# [List of tasks]
1. Please decide whether each statement below agrees with the forum thread, answering yes or no and quoting the deciding words from it. (a) saturnotaku says a battery with fewer than 500 cycles is best. (b) saturnotaku considers an upgrade to a 960 GB SSD worth the price. (c) saturnotaku got $900 for a 2011 model.
2. In the forum thread, what cost does saturnotaku give for having the GPU re-balled?

** Opening Document passage block **

The Notebook Review forums were hosted by TechTarget, who shut down them down on January 31, 2022. This static read-only archive was pulled by NBR forum users between January 20 and January 31, 2022, in an effort to make sure that the valuable technical information that had been posted on the forums is preserved. For current discussions, many NBR forum users moved over to NotebookTalk.net after the shutdown.
Problems? See this thread at archive.org.

    How is a Mid 2012 Retina Macbook Pro i7 Quad 16gb 750gb SSD

    Discussion in 'Apple and Mac OS X' started by jedisurfer1, Feb 12, 2016.

  1. jedisurfer1

    jedisurfer1 Notebook Deity

    Reputations:
    39
    Messages:
    785
    Likes Received:
    50
    Trophy Points:
    41
    Are the mid 2012 macbooks pretty sturdy? Is there anything I need to look out for in a used one? I use osx sparingly as a vm so my hardware knowledge of one is lacking. How do I check any bios/efi locks or any other hardware locks. And what would you say this is worth.

    Thanks
     
  2. darkloki

    darkloki Notebook Deity

    Reputations:
    412
    Messages:
    1,829
    Likes Received:
    182
    Trophy Points:
    81
    16gb of ram is great, the SSD HDD are upgrade-able but having more is always nice, I think 512 is personally enough. Check the Hinges, I believe the first editions were susceptible to breaking. Having a dedicated GPU is always nice too!!
     
  3. saturnotaku

    saturnotaku Notebook Nobel Laureate

    Reputations:
    4,879
    Messages:
    8,926
    Likes Received:
    4,707
    Trophy Points:
    431
    Though not as widespread as with the 2011 models, the 2012 Retina MacBook Pro can suffer from poor GPU soldering on the logic board, which leads to video corruption when using the discrete GPU. The extended repair program for models affected by this expires at the end of this month, so if you suffer a breakdown afterward, your best bet would be to pay to have the GPU re-balled (preferably with leaded solder) at a cost of roughly $150-$200. Other than that, there are the usual suspects - check the hinges as mentioned above, make sure the battery doesn't have an excessive number of cycles on it (less than 500 is best), and so forth. The SSD on the one you're interested in was the highest-capacity you could get at the time. The only real "upgrade" would be to a 960 GB model, but they're pricey at around $500 - completely not worth it, IMO.

    I'd say it's worth $1,000-$1,100, depending on if it has the upgraded 2.7 GHz i7 CPU and is in pristine condition.
     
  4. jedisurfer1

    jedisurfer1 Notebook Deity

    Reputations:
    39
    Messages:
    785
    Likes Received:
    50
    Trophy Points:
    41
    Thanks for the opinions, it's amazing (and ridiculous) the 2nd hand market price for an old mackbook.
     
  5. saturnotaku

    saturnotaku Notebook Nobel Laureate

    Reputations:
    4,879
    Messages:
    8,926
    Likes Received:
    4,707
    Trophy Points:
    431
    Tell me about it. I got $700 for my 2011, the one which kicked off the whole extended GPU repair program in the first place.

** Closing Document passage block **
** Opening Record extracts block **

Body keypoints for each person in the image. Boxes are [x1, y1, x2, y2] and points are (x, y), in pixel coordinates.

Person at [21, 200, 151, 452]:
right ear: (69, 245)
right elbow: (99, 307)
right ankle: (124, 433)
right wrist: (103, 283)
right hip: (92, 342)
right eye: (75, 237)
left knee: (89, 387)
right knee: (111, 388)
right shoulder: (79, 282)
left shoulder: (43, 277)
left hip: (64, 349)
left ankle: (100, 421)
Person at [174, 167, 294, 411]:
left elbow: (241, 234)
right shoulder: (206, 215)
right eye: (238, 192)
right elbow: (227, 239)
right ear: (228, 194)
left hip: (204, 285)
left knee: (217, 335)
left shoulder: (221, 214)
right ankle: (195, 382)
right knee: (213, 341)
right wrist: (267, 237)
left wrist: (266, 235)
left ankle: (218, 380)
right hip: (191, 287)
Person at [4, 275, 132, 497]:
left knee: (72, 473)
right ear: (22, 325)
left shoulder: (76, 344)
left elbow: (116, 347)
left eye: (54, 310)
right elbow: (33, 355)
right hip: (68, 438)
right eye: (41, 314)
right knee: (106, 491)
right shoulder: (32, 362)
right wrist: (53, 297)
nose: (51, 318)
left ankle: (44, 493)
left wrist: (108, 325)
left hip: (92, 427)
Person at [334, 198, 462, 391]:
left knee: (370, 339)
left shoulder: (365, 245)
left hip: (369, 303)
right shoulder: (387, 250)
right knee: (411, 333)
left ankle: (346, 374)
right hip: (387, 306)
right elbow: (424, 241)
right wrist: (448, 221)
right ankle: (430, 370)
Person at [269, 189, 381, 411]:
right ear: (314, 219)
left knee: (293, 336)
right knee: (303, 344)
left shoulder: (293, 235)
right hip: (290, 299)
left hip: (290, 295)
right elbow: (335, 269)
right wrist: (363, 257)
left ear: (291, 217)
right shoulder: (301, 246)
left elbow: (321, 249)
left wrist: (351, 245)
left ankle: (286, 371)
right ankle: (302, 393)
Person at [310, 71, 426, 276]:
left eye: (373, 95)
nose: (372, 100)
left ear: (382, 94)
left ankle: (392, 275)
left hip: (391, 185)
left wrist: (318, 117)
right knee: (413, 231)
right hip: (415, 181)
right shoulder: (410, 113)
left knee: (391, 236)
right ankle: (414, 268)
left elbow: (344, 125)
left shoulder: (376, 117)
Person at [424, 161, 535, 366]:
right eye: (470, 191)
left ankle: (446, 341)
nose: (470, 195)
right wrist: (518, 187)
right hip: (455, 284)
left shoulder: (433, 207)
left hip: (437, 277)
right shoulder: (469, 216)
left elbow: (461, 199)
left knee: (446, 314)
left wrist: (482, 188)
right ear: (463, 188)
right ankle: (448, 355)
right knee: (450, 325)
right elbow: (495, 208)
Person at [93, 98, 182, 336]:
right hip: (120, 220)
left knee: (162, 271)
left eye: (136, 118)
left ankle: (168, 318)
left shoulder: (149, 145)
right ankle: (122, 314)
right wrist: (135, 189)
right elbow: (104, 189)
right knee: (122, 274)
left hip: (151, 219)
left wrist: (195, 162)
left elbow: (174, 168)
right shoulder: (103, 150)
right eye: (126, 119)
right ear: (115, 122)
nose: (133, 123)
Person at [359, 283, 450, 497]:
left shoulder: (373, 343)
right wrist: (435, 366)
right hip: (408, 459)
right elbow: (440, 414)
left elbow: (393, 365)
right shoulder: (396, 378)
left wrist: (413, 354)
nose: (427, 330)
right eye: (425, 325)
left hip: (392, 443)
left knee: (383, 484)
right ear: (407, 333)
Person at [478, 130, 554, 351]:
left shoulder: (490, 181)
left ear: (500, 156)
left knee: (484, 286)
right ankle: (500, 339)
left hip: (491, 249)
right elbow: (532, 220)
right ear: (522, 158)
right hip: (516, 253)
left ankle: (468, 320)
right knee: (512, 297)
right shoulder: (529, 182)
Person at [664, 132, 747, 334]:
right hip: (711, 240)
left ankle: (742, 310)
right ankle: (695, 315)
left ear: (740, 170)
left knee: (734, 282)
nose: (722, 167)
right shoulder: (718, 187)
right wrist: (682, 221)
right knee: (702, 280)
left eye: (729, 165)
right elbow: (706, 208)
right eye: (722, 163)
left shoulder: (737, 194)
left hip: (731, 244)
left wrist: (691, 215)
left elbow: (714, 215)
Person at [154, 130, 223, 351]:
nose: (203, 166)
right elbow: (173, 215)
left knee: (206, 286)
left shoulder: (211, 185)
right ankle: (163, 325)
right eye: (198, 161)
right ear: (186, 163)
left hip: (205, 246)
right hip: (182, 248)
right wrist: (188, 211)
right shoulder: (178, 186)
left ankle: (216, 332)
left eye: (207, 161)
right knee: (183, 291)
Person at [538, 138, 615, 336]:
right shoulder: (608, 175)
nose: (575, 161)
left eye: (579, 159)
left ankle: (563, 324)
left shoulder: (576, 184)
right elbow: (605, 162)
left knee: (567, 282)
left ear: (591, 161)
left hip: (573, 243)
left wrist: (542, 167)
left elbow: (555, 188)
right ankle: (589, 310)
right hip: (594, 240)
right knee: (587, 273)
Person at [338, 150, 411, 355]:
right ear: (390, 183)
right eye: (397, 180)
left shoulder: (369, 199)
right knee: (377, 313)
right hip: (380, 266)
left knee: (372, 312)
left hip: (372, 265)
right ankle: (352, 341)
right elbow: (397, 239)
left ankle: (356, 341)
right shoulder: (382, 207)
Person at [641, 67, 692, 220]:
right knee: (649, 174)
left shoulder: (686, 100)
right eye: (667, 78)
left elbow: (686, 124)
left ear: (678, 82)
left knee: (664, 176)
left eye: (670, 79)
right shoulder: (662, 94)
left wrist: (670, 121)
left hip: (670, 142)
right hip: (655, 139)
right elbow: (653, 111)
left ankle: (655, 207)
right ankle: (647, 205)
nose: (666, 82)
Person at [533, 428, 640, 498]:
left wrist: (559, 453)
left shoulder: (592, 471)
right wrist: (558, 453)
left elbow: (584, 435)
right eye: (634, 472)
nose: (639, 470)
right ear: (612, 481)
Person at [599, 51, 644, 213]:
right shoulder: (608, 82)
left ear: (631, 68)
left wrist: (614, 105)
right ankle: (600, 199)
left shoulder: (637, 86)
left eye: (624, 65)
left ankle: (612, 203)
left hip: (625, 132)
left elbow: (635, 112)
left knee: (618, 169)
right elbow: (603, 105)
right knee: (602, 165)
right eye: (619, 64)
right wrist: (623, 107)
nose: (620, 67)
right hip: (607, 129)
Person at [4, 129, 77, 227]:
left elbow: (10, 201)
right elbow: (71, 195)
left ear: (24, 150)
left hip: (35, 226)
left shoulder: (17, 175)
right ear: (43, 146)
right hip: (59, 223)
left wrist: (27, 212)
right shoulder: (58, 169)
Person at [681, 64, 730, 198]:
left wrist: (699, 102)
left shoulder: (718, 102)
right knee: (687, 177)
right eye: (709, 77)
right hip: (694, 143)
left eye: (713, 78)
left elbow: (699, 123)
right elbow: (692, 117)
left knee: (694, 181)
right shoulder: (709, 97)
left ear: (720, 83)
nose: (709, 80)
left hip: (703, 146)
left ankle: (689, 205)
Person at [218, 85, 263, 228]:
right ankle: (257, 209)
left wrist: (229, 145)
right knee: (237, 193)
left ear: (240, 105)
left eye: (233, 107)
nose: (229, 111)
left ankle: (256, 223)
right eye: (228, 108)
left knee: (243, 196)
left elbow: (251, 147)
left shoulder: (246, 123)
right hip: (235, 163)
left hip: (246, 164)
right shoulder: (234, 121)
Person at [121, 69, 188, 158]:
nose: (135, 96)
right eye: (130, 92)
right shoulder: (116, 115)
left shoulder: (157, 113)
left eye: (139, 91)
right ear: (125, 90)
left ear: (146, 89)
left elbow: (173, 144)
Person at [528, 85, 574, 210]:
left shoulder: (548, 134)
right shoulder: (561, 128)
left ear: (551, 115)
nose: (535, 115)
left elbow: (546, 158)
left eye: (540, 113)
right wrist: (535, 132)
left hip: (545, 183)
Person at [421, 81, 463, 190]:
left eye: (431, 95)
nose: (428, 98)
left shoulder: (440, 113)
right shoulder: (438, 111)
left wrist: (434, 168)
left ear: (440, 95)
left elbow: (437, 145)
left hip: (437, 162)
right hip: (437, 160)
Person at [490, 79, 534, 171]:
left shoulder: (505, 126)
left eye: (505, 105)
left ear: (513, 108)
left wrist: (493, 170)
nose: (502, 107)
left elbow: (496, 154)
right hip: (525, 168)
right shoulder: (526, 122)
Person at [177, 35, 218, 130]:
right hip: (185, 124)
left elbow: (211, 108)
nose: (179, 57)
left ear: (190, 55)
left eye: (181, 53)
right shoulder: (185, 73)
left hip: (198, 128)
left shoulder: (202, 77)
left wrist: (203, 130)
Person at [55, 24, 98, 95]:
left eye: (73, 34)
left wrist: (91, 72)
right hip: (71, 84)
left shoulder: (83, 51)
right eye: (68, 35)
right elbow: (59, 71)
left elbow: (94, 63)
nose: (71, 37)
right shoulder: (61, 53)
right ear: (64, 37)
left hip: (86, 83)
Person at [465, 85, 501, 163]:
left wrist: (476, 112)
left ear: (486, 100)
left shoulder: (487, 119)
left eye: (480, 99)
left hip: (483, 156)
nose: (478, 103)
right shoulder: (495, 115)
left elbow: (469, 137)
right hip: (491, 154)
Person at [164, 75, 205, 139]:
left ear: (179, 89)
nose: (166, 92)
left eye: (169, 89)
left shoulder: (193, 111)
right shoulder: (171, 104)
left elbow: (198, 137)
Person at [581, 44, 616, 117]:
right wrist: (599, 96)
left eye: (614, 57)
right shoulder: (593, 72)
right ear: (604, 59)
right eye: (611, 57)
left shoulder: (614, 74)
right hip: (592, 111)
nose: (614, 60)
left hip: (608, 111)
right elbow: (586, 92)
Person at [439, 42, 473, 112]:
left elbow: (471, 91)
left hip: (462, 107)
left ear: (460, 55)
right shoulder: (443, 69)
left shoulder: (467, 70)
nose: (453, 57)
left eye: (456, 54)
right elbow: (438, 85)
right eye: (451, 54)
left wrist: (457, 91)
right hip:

** Closing Record extracts block **

# [Answers to each task]
1.
(a) Yes: "less than 500 is best"
(b) No: "completely not worth it, IMO"
(c) No: "I got $700 for my 2011"

2. Roughly $150-$200.